Ângela diz se orgulhar do caminho trilhado pelos filhos que escolheu. "Eles sempre foram crianças muito comportadas e bem educadas porque os pais incentivaram e deram bons princípios. Sempre foram muito rígidos. Todos eles são independentes e ajudam a mãe. Estão bem encaminhados."

Dia das Mães
 
Dayane resumiu o sentimento de toda a família por Ângela Maria Gama de Macedo: "a gente chama ela de tia, mas na verdade ela é uma segunda mãe." E Daniela completou afirmando que "o carinho que ela tem por nós é enorme, assim como a gente tem por ela também. Desde pequena ela deu papinha, cortou unha, ajudou com leite, material escolar, aniversários e até nos casamentos." E a atenção é correspondida. "Me sinto mãe de coração. É profundo. Eu não consigo viver sem eles," confirma emocionada a "mãe postiça".
 
Já fazem 15 anos que Ângela Maria passa o Dia das Mães com a família Silva e em 2013 ela vai comemorar a data por dois finais de semanas seguidos. "Como eu não tenho mãe mais, costumo passar a data na casa da Beth. E no próximo final de semana eu vou na casa da Preta (a mãe dos trigêmeos que ela também ajuda, citados no início dessa matéria)."
 
"Eu agradeço muito a Deus por ter colocado a Ângela em nossas vidas e por tudo que ela fez. Ela abraçou a nossa história", reconhece Dona Beth.   

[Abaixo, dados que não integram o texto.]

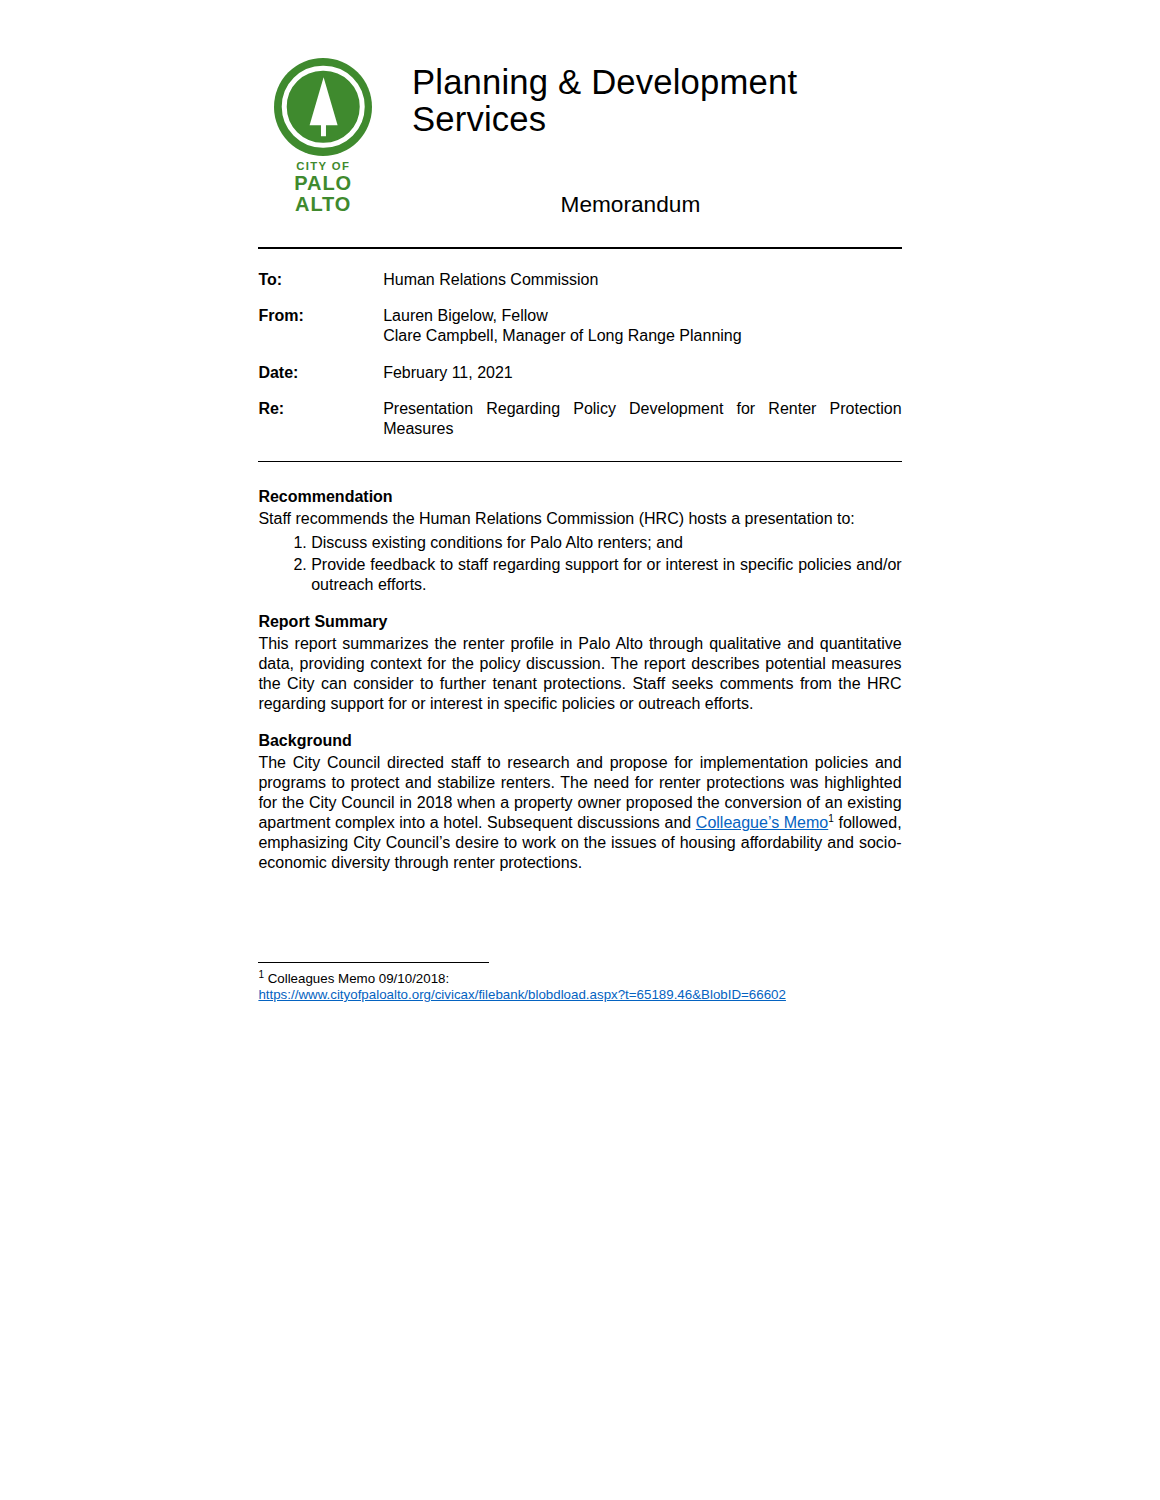CITY OF PALO ALTO
Planning & Development Services
Memorandum
| To: | Human Relations Commission |
| From: | Lauren Bigelow, Fellow Clare Campbell, Manager of Long Range Planning |
| Date: | February 11, 2021 |
| Re: | Presentation Regarding Policy Development for Renter Protection Measures |
Recommendation
Staff recommends the Human Relations Commission (HRC) hosts a presentation to:
Discuss existing conditions for Palo Alto renters; and
Provide feedback to staff regarding support for or interest in specific policies and/or outreach efforts.
Report Summary
This report summarizes the renter profile in Palo Alto through qualitative and quantitative data, providing context for the policy discussion. The report describes potential measures the City can consider to further tenant protections. Staff seeks comments from the HRC regarding support for or interest in specific policies or outreach efforts.
Background
The City Council directed staff to research and propose for implementation policies and programs to protect and stabilize renters. The need for renter protections was highlighted for the City Council in 2018 when a property owner proposed the conversion of an existing apartment complex into a hotel. Subsequent discussions and Colleague’s Memo 1 followed, emphasizing City Council’s desire to work on the issues of housing affordability and socio-economic diversity through renter protections.
1 Colleagues Memo 09/10/2018:
https://www.cityofpaloalto.org/civicax/filebank/blobdload.aspx?t=65189.46&BlobID=66602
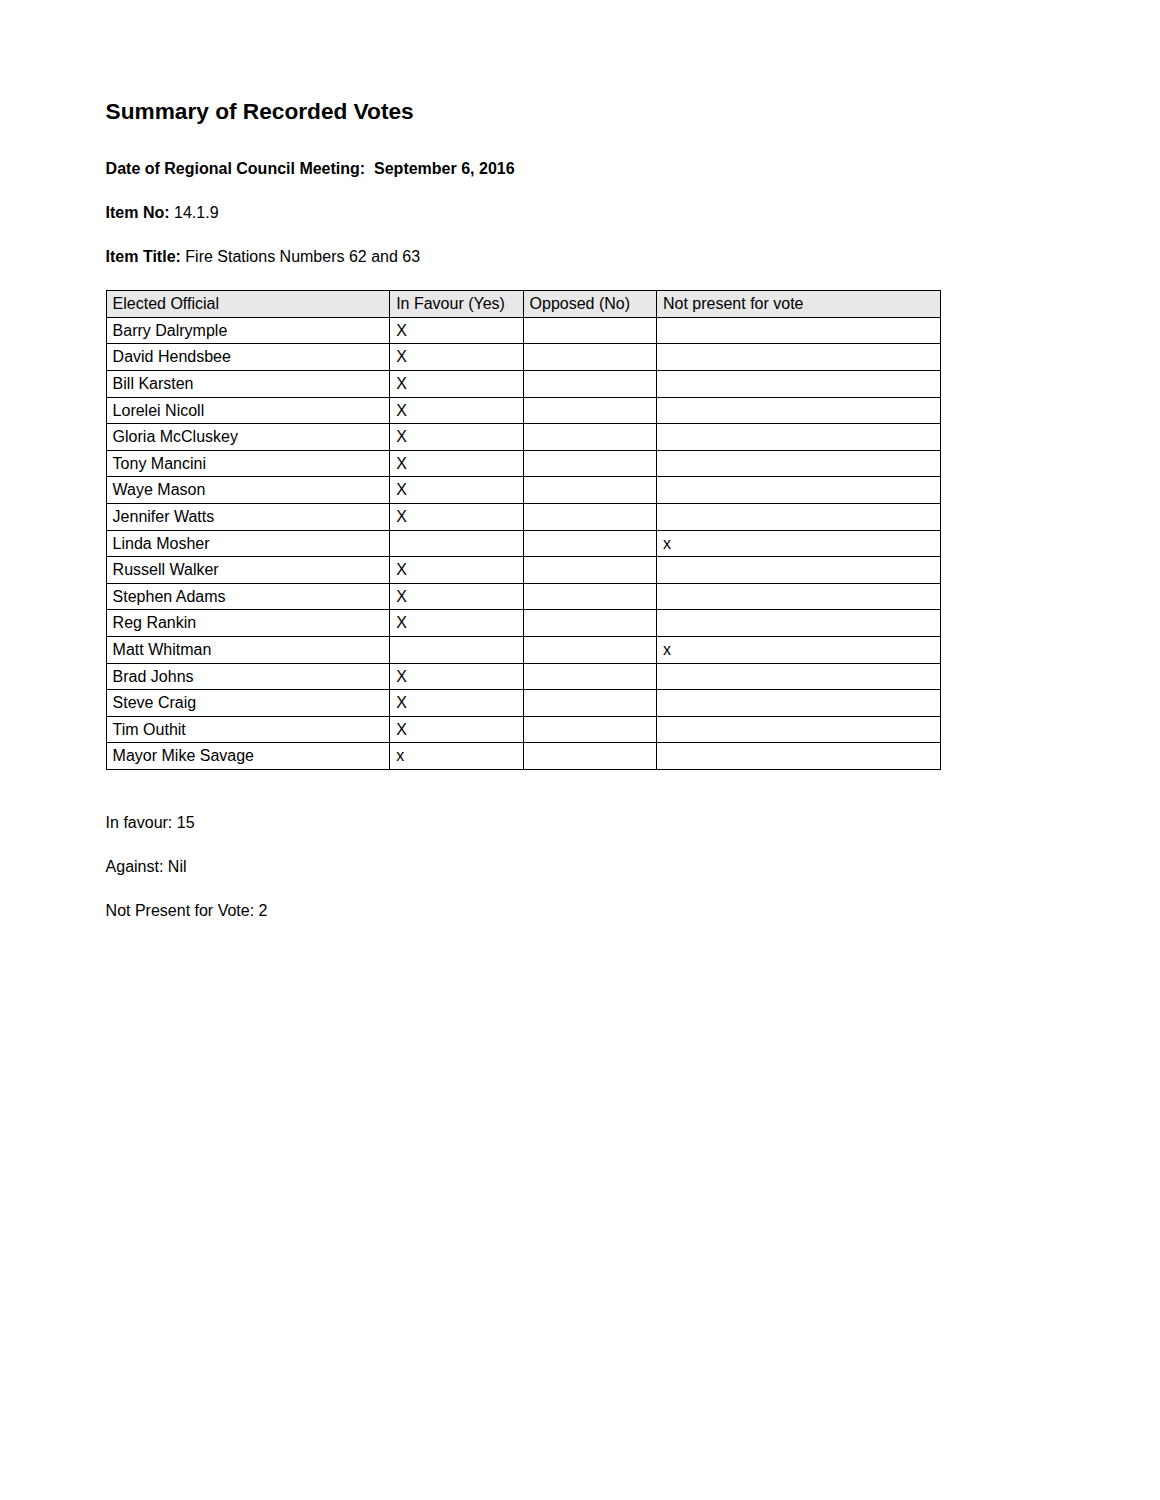Summary of Recorded Votes
Date of Regional Council Meeting: September 6, 2016
Item No: 14.1.9
Item Title: Fire Stations Numbers 62 and 63
| Elected Official | In Favour (Yes) | Opposed (No) | Not present for vote |
| --- | --- | --- | --- |
| Barry Dalrymple | X | | |
| David Hendsbee | X | | |
| Bill Karsten | X | | |
| Lorelei Nicoll | X | | |
| Gloria McCluskey | X | | |
| Tony Mancini | X | | |
| Waye Mason | X | | |
| Jennifer Watts | X | | |
| Linda Mosher | | | x |
| Russell Walker | X | | |
| Stephen Adams | X | | |
| Reg Rankin | X | | |
| Matt Whitman | | | x |
| Brad Johns | X | | |
| Steve Craig | X | | |
| Tim Outhit | X | | |
| Mayor Mike Savage | x | | |
In favour: 15
Against: Nil
Not Present for Vote: 2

Da solidariedade de Ângela e a humildade de Elizabeth, cresceu uma grande amizade. "Tem dia que a gente senta para bater prosa na laje e não tem hora para acabar." E de tudo que passaram juntas foi tecida uma nova história familiar em torno dos quadrigêmeos de duas mães.
 
"A Beth não trabalhava e o pai ganhava pouco para cuidar de tanto filho. Isso também me estimulou a ajudar, mas o que me fez ficar mesmo nessa família foi o carinho e a amizade que eu sentia por todos. E fui ficando. Não tive nunca vontade de sair."